How to complete this task: The exercise asks you to copy every line below in which "pero" appears.

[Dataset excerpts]

· · · · ·

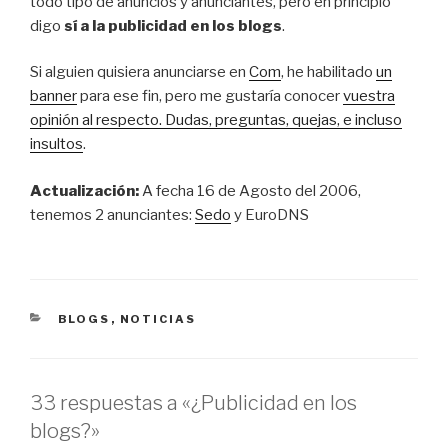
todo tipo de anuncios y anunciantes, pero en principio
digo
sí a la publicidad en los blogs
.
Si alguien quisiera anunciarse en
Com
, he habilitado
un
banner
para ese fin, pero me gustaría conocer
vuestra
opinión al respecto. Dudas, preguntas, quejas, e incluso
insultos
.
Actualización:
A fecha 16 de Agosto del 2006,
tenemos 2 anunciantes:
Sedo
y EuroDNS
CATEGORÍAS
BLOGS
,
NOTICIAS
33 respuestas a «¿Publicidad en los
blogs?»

· · · · ·

Exercise solution:
todo tipo de anuncios y anunciantes, pero en principio
para ese fin, pero me gustaría conocer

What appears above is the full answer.